• Selected excerpt:
The third season of the television series Dallas aired on CBS during the 1979–80 TV season.

Cast

Starring
In alphabetical order:
 Barbara Bel Geddes as Miss Ellie Ewing (25 episodes)
 Jim Davis as Jock Ewing (25 episodes)
 Patrick Duffy as Bobby Ewing (25 episodes)
 Linda Gray as Sue Ellen Ewing (25 episodes)
 Larry Hagman as J.R. Ewing (25 episodes)
 Steve Kanaly as Ray Krebbs (16 episodes)
 Ken Kercheval as Cliff Barnes (21 episodes)
 Victoria Principal as Pamela Barnes Ewing (25 episodes) 
 Charlene Tilton as Lucy Ewing (24 episodes)

Also starring
 Mary Crosby as Kristin Shepard (20 episodes)
 Randolph Powell as Alan Beam (16 episodes)
 Keenan Wynn as Willard "Digger" Barnes (10 episodes)

Special guest stars
 Don Porter as Matt Devlin (4 episodes)
 Mel Ferrer as Harrison Page (2 episodes)
 E. J. André as Eugene Bullock (1 episode)

• Provided material:
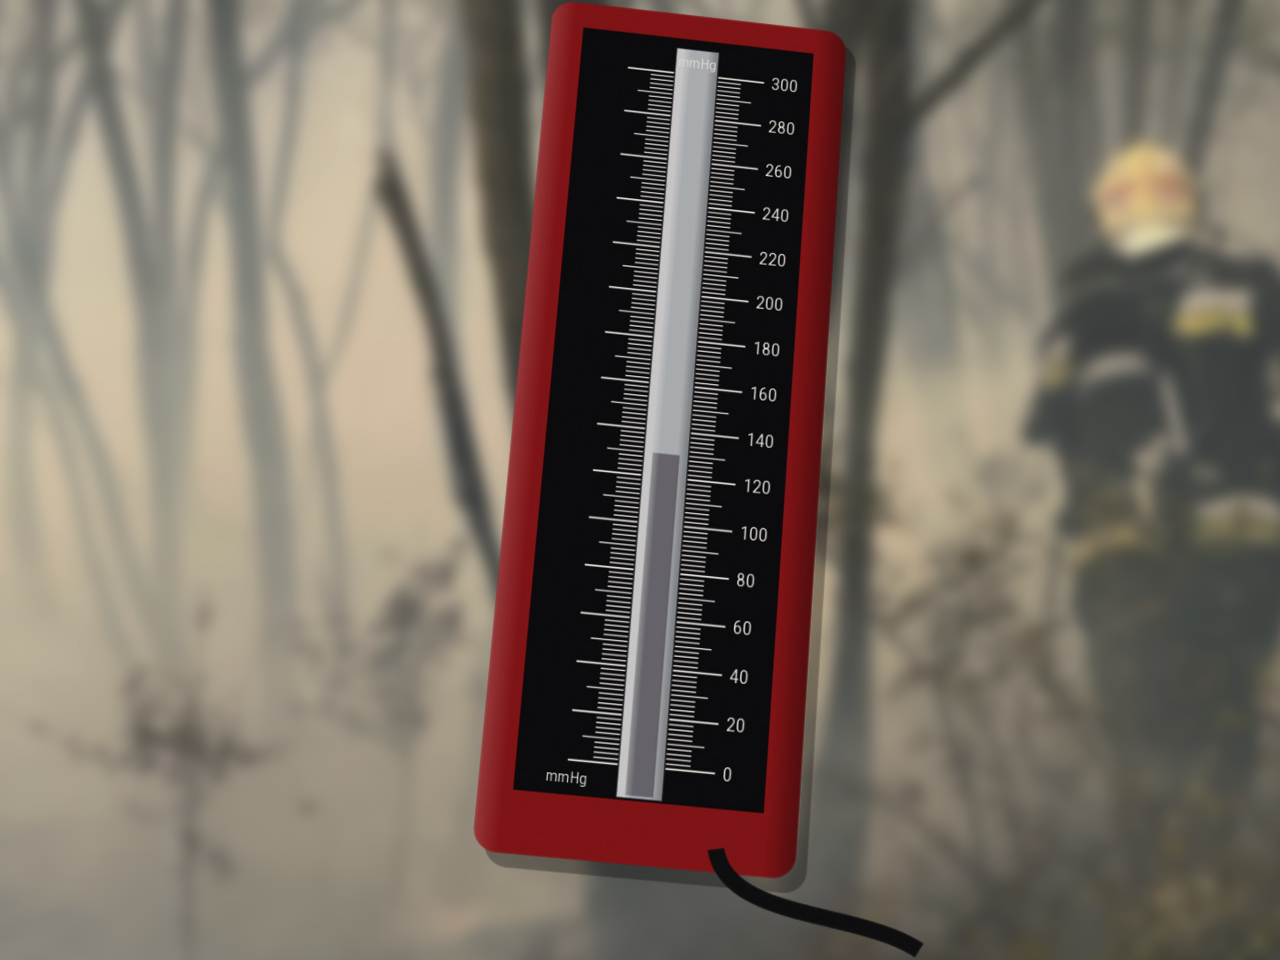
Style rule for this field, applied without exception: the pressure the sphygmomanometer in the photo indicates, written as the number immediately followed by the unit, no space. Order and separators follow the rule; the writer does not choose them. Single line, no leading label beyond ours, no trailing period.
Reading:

• Task set:
1 > In the cast list for the third season of Dallas, which actor plays Kristin Shepard?
2 > Extract the part of the Dallas third-season cast list that starts at the words "Jim Davis as" and ends after "Barnes (21 episodes)", keeping every word unchanged.
3 > Continue the cast list for the third season of Dallas from the point where it stops.

• Per-task outputs:
1 > Mary Crosby

2 >
Jim Davis as Jock Ewing (25 episodes)
 Patrick Duffy as Bobby Ewing (25 episodes)
 Linda Gray as Sue Ellen Ewing (25 episodes)
 Larry Hagman as J.R. Ewing (25 episodes)
 Steve Kanaly as Ray Krebbs (16 episodes)
 Ken Kercheval as Cliff Barnes (21 episodes)

3 >
Notable guest stars
Future series regular Susan Howard returns as Donna Culver for four episodes. The character Jenna Wade, who will be portrayed by series regular Priscilla Presley in later seasons, also returns for two episodes, now played by Francine Tacker. Longrunning supporting actors Jared Martin (Steven "Dusty" Farlow). George O. Petrie (Harv Smithfield), Stephanie Blackmore (Serena Wald), Tom Fuccello (Dave Culver), Jeff Cooper (Dr. Simon Ellby), Dennis Patrick (Vaughn Leland) and Barry Corbin (Sheriff Fenton Washburn) make their debuts. Mel Ferrer (Harrison Page) appears in two episodes as Pam's immediate supervisor at The Store after her promotion to Buyer. Stephen Elliott (Scotty Demarest) and Martha Scott (Patricia Shepard), who appear in one and two episodes, respectively, will return as "special guest stars" for seasons 8 and 10 (Elliot), and 9 (Scott). Characters Gary (now played by Ted Shackelford) and Valene Ewing (Joan Van Ark) appear for one and two episodes, respectively, promoting Dallas spinoff Knots Landing, premiering in December 1979.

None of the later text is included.